I wasn’t sure if goalposts was the best spelling so I replaced it with goal posts and CLIP’s probability of this being the correct label jumped from 42% to 80%! The sign label fell to 14% while badminton racket and wagon each came in at 3%. CLIP clearly did not understand the text labels in any meaningful sense, since goalposts and goal posts are just alternative spellings of an identical concept. CLIP seems to be a bit of trickery in that the main purpose of the labels is evidently to help the algorithm by narrowing down the possible answers. This is not particularly useful since, in most real-world applications, we won’t be able to give the program helpful hints, one of which is guaranteed to be correct. As I tell my students, life is not a multiple-choice test.
More generally, the program’s attraction to the labels goalposts and goal posts are convincing evidence that it is still just trying to match pixel patterns. No human would mistake this wagon image for goalposts.
The low probabilities assigned to wagon were also interesting in that CLIP was no more successful in recognizing this image than were the other programs I tried. Perhaps the program is brittle because it was trained on red wagons and does not know what to make of a white wagon. I changed the color of the wagon to red and the wagon probability jumped to 77% with goalposts, and 69% with goal posts. Then I used a green wagon and the wagon probability dipped to 40% with goalposts, and 32% with goal posts. Finally, for the red-and-white striped wagon below, CLIP’s wagon probability was 7% with goalposts, and 2% with goal posts—which were even worse than for the white wagon.
Humans notice unusual colors, but our flexible, fluid mental categories can deal with color differences. For humans, the essence of a wagon is not its color. White wagons, red wagons, and red-and-white wagons are still wagons. Not so for a pixel-matching computer program.

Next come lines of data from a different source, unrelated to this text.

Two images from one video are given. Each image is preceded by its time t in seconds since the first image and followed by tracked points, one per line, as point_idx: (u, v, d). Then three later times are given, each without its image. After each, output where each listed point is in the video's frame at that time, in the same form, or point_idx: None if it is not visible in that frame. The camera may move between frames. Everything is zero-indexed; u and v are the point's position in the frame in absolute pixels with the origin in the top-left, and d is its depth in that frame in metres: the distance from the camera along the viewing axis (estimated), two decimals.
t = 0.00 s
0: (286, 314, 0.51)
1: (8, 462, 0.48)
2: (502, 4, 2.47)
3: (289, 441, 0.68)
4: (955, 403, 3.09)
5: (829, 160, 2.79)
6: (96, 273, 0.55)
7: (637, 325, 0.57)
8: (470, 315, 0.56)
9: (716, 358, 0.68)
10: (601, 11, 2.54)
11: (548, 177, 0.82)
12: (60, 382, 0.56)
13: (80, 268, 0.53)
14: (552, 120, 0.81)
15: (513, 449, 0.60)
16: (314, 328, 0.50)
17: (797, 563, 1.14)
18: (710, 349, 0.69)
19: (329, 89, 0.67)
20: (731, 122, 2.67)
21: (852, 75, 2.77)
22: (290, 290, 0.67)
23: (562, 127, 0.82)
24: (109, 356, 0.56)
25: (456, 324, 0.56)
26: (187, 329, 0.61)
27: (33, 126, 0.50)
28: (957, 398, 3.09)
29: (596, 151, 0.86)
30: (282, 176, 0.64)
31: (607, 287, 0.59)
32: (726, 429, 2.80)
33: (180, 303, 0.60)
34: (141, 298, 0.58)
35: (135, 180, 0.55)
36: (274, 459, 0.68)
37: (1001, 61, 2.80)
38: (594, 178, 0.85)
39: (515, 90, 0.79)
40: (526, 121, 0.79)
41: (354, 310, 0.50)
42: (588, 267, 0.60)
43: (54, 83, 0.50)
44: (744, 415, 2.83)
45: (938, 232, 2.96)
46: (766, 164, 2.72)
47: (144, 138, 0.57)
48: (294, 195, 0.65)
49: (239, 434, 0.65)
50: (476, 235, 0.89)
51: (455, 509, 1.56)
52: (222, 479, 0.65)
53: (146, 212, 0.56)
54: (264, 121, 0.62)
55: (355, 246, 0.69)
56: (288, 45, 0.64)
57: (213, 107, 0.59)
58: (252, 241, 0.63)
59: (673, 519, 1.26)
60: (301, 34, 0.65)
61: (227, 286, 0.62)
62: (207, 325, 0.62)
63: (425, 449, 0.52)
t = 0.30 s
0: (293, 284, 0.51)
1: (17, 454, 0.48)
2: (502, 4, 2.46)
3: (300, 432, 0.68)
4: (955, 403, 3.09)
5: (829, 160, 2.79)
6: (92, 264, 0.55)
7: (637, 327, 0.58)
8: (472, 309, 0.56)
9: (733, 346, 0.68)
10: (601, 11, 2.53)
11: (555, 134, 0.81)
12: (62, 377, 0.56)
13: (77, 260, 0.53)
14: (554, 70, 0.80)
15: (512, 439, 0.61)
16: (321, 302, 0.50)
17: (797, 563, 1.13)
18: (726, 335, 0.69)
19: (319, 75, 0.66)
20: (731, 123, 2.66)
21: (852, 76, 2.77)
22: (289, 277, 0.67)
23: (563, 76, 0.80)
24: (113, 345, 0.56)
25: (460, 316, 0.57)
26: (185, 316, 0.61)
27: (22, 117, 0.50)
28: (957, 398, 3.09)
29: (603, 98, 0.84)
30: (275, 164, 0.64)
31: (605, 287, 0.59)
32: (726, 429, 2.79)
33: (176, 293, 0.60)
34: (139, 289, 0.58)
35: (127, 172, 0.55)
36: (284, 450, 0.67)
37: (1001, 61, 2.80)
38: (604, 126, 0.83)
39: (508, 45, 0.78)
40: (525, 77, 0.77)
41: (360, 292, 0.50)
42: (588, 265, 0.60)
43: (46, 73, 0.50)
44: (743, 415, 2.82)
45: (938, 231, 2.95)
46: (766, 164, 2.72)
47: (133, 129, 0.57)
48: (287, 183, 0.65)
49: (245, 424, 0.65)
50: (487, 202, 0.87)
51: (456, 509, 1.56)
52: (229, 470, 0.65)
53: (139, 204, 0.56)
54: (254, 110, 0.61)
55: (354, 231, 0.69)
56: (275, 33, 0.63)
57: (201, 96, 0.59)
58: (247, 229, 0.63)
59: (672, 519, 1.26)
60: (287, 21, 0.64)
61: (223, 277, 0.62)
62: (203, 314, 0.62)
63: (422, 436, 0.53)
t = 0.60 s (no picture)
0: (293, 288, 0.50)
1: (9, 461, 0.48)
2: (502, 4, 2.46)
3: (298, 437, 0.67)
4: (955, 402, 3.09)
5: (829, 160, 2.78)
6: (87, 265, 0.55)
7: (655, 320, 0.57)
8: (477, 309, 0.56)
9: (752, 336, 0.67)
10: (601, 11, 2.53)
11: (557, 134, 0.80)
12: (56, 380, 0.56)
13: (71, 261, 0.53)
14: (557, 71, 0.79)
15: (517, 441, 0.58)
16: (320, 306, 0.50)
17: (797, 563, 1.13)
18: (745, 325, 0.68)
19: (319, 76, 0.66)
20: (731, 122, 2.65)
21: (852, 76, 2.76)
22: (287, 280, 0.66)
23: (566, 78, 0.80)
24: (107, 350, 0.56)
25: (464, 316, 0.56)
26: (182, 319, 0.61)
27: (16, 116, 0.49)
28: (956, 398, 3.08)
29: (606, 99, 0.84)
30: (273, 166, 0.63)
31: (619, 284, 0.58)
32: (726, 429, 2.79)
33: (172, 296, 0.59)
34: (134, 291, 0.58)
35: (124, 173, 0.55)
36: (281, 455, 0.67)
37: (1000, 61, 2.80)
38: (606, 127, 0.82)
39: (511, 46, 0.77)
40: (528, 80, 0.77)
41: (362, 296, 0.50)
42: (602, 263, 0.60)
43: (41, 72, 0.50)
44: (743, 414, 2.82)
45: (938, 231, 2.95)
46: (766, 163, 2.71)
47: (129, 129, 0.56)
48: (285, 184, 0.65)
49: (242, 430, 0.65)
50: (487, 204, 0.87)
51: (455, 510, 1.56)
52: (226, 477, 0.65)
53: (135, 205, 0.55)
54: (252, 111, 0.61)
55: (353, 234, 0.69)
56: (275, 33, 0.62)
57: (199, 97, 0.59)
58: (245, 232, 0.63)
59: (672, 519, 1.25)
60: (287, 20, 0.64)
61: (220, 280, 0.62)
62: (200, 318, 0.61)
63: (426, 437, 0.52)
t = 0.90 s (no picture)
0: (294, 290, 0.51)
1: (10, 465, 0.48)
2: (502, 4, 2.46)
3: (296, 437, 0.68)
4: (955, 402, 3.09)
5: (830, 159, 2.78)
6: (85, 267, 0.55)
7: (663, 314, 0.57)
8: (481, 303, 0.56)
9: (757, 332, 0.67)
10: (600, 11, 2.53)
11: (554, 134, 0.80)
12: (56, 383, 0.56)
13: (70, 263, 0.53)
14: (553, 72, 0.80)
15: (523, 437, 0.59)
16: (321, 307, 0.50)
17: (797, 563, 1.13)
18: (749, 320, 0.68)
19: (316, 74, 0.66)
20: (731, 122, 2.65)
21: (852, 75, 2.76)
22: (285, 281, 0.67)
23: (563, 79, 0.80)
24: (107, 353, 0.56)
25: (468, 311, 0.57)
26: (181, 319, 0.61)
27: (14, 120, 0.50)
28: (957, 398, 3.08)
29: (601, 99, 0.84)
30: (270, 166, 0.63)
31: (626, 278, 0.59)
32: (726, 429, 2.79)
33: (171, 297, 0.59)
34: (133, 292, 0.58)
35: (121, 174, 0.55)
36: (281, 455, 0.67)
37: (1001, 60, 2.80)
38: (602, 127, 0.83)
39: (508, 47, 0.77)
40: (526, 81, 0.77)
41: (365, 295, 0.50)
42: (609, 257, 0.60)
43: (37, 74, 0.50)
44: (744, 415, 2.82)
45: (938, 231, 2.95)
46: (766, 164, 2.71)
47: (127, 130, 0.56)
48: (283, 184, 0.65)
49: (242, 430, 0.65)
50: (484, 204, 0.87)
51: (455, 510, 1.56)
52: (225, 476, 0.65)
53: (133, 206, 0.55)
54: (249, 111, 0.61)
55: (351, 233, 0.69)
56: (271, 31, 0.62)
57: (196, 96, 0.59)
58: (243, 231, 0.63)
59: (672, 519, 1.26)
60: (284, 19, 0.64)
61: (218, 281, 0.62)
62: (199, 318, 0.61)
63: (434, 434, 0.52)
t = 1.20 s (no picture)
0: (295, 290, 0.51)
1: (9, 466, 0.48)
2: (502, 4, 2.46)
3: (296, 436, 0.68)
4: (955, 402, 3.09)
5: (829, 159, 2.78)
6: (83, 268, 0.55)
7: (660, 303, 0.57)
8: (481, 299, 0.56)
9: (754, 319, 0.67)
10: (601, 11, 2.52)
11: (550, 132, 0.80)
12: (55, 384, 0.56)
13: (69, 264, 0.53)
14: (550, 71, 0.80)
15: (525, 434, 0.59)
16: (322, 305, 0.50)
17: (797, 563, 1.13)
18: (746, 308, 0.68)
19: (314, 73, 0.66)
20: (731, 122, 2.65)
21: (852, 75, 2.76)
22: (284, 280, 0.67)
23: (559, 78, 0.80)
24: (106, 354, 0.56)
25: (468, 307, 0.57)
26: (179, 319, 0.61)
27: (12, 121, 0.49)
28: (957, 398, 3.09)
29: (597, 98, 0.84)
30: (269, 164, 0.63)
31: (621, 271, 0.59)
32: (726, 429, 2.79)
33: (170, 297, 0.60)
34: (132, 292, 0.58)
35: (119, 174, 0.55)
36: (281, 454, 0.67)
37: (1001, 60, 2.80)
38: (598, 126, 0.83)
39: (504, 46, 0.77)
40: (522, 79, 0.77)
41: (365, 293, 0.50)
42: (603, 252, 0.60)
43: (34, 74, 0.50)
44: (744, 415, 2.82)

The label artificial intelligence is an unfortunate misnomer. The ways in which computers process data are not at all the ways in which humans interact with the world, and the conclusions computers draw do not involve the wisdom, common sense, and critical thinking that are crucial components of human intelligence. Artificial unintelligence is more apt in that even the most advanced computer programs are artificial and not intelligent.